By ANNE SUTTON
The Associated Press

(Published: March 13, 2006)
JUNEAU -- A Sunday morning fire engulfed Juneau's second-oldest church and burned the 110-year-old National Historic Landmark to its foundation.
The pre-dawn fire destroyed Holy Trinity Episcopal Church, a center of community life in downtown Juneau, along with a neighboring house.
No injuries were reported.
The fire started after 4:30 a.m., sending smoke billowing through downtown Juneau and cutting electricity to many homes and businesses. Firefighters sprayed nearby buildings to keep the fire from spreading.
The blaze was under control by 8 a.m.
Holy Trinity was built in 1896, making it the second-oldest church in Juneau. Plays, community meetings and receptions were held in the adjoining McPhetres Hall and concerts were regularly held at the church.

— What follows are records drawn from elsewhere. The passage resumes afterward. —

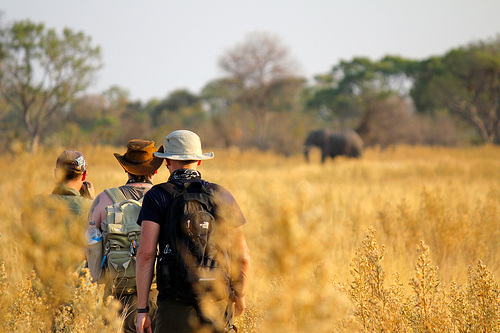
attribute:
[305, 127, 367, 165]
elephant — gray, large, standing, grey, blurry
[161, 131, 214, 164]
hat — tan, brown, beige, white, cream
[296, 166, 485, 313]
grass — yellow, plain, gold, tall, dried, long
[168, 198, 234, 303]
backpack — green, black, large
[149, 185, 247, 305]
shirt — black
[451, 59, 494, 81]
leaves — green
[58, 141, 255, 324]
men — watching, standing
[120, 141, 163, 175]
cap — brown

The cause of the fire was under investigation. Fire Chief Eric Mohrmann said it appeared to have started between the two buildings.
A motorboat parked in the driveway was fully engulfed when firefighters arrived.

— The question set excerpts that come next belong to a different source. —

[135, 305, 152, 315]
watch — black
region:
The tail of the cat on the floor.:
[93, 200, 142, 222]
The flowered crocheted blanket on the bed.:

Firefighters pointed their hoses at the burning boat, while the church rector's wife and Shelby Edwards, owner of the burning house, frantically called firefighters' attention to the flames licking from the rooftops of both buildings.

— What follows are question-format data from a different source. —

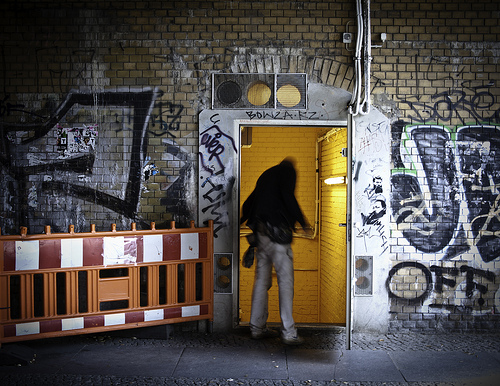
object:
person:
[241, 156, 318, 346]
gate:
[0, 218, 215, 353]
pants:
[252, 223, 300, 341]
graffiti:
[383, 260, 495, 313]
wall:
[2, 1, 499, 332]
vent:
[277, 72, 307, 112]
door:
[238, 124, 348, 327]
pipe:
[364, 0, 374, 111]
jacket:
[241, 163, 306, 234]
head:
[275, 156, 297, 178]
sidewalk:
[0, 332, 500, 386]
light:
[341, 31, 352, 44]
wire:
[353, 1, 361, 116]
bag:
[241, 232, 257, 267]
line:
[386, 350, 411, 384]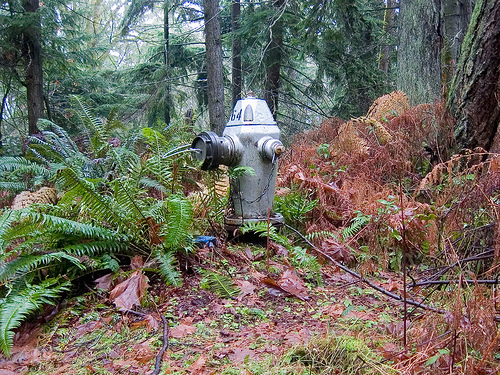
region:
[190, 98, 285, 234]
Silver fire hydrant.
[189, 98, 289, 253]
Silver fire hydrant with identifying numbers on it.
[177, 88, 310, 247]
Silver fire hydrants surrounded by shrubbery.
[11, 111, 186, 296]
Green shrubbery on forest floor.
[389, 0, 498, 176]
Tall pine tree trunks.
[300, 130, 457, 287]
Pink colored vegetation on the forest floor.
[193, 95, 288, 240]
Gray fire hydrant amongst shrubs.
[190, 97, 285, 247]
Gray fire hydrant surrounded by foliage.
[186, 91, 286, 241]
Silver and gray fire hydrant.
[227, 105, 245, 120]
Identifying numbers on a fire hydrant.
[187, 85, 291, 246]
a fire hydrant in the woods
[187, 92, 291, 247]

Mohrmann said the fire had spread from the boat to the attics of the church and house, and from there traveled quickly through the walls of the wood-frame structures.
A series of explosions caused by built-up smoke and gases prompted firefighters to leave the buildings and concentrate instead on containing the blaze to the two structures, Mohrmann said.
Neighbors and many of the church's more than 100 parishioners gathered to watch.
Jim Wakefield, senior warden at the church, said the community had lost a wonderful building but the church would rebuild.
"The church is still there," he said. "It's just the building that's gone."
At least seven wood-frame houses and an old hotel are tightly packed into the same downtown block. Mohrmann said a thick concrete wall built alongside the church addition protected a neighboring house.
As the heat rose from the blaze, residents of the nearby Bergman Hotel were evacuated.
Dave Thomas, who rents an apartment at a bed and breakfast next door, hauled boxes, electronics and bags of possessions from his home.
"Our windows in the kitchen were cracking," he said. "We got the bills, the homework and the computers."
The church rector, Rev. George Silides, declined to speak to reporters, saying he was too close to tears.
Mohrmann said although the blaze was under control, he expected crews to spend the next two days working to extinguish the fire completely.